Wednesday, March 16, 2016

PAW Features Gen. Mark Milley, Tibor Baranski Jr.


Two class members, Gen. Mark Milley and Tibor Baranski Jr., are featured in the latest print and online editions of the Princeton Alumni Weekly.

Gen. Milley, the Army Chief of Staff, provided a Q&A in PAW's March 16 issue. The interview starts:

Is there a cultural divide between the military and Ivy League universities? 
It’s as much a geographic issue. The Army demographic is heavily weighted toward the Mountain West, the Midwest, the Deep South, and the Southwest. The two coasts are numerically underrepresented. As we move further into this century, the requirement for very technologically sophisticated, highly adaptive people is going to grow, and we’re missing out on the two parts of the country with very high education levels. 
I would like to see more students from the Ivy League serve; I think it’s healthy for the country. On the other hand, I think it’s overstated how few Ivy League graduates there are. It’s that people don’t know who they are.

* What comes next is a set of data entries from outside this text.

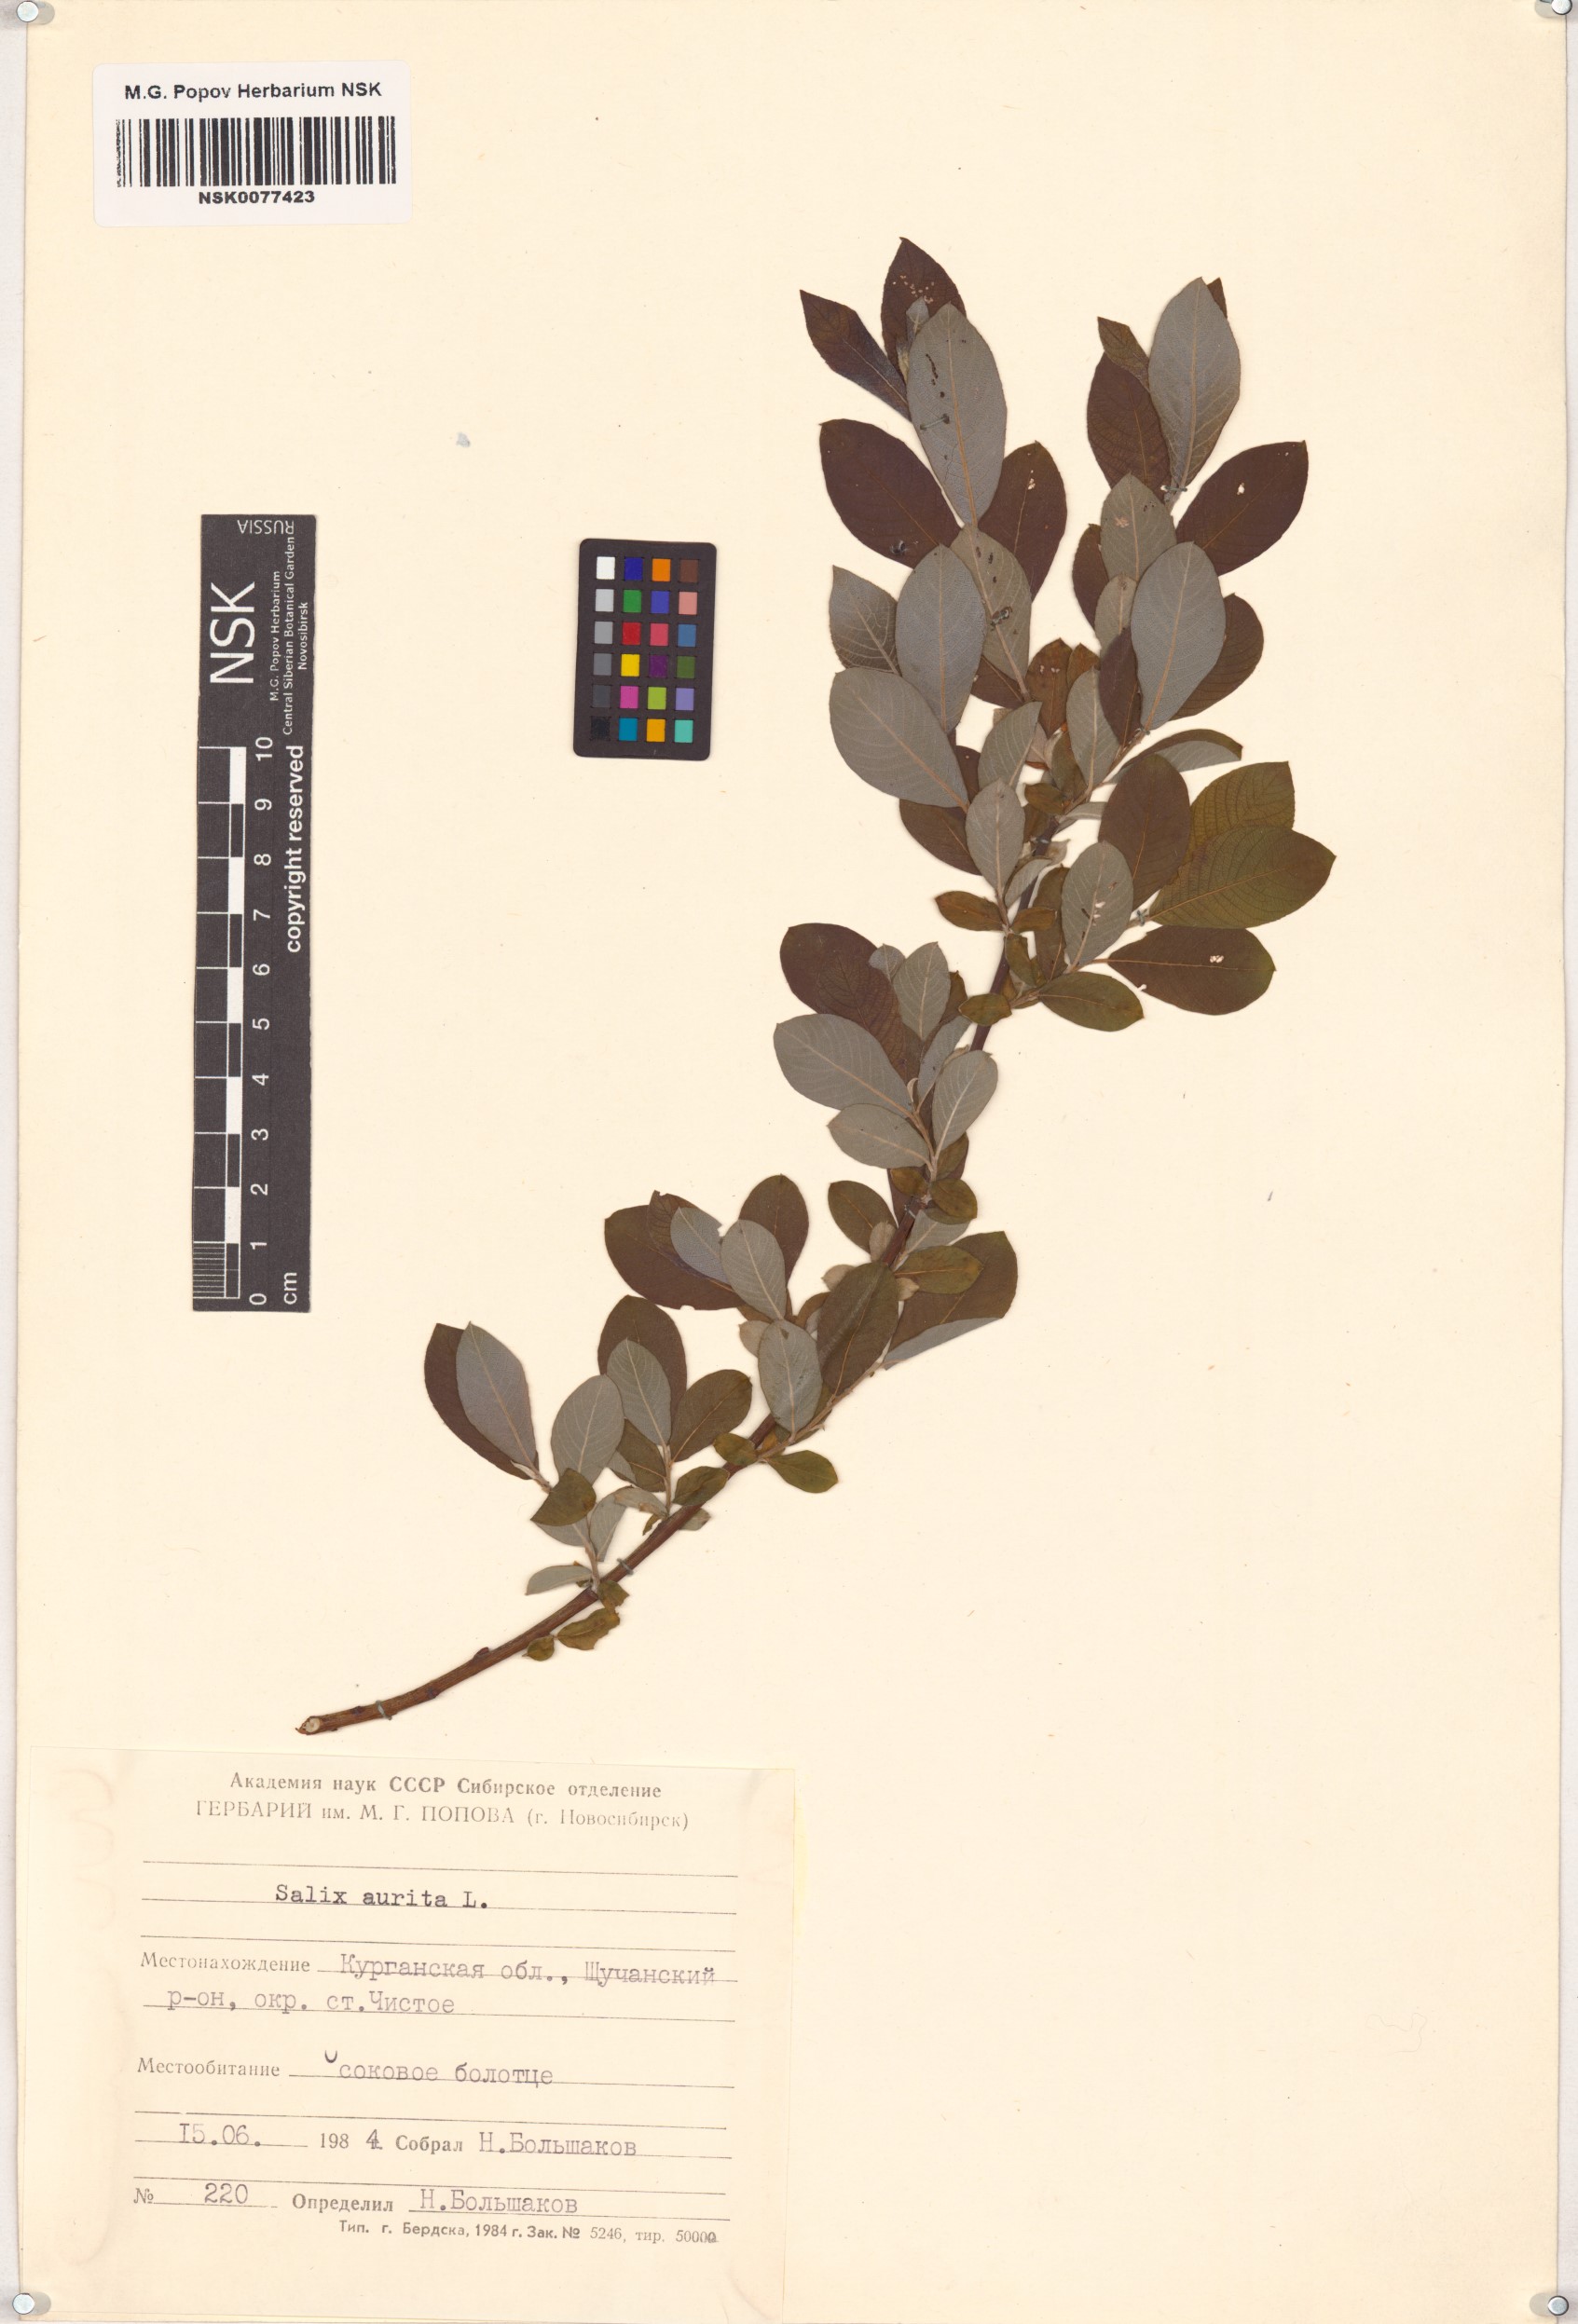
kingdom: Plantae
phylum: Tracheophyta
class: Magnoliopsida
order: Malpighiales
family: Salicaceae
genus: Salix
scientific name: Salix aurita
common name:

On March 11, PAW published its "PAW Tracks" interview with Baranski titled "Citizen of the World." In it, Baranski discusses his family's move to Canada and then Buffalo, New York following the Hungarian Revolution of 1956. Once in Buffalo, he attended a Catholic school with a strong foreign-languages program, which perfectly fit with his budding interest in languages, as he related:

The Asian languages were all taught by native speakers, and the selection was Japanese, Chinese, Hindi, Arabic, and Hebrew. I had a tremendous interest, for some reason, in learning both Japanese and Chinese. I started to learn Chinese in September 1969 at Calasanctius in Buffalo, N.Y. I recall one day coming home, as I was 11 years old at the time, and my father had asked me, “Young man, I understand that you have chosen Chinese instead of Latin or Greek. Why?” I explained to him that I thought it was a very ancient civilization [as an] old country [with a] long history and a lot of traditions and people, and so it was a very important country that merited study. So my father looked at me and said, “That’s fine, but please do take it seriously, and don’t quit after a few months.” So here we are in 1969 to now 46 years later. I took it quite seriously.

Baranski goes on to relate his move to Taiwan to study Chinese, and then his language studies at Princeton. The work paid off--he's been a Shanghai-based lawyer for many years, putting his language skills to excellent use.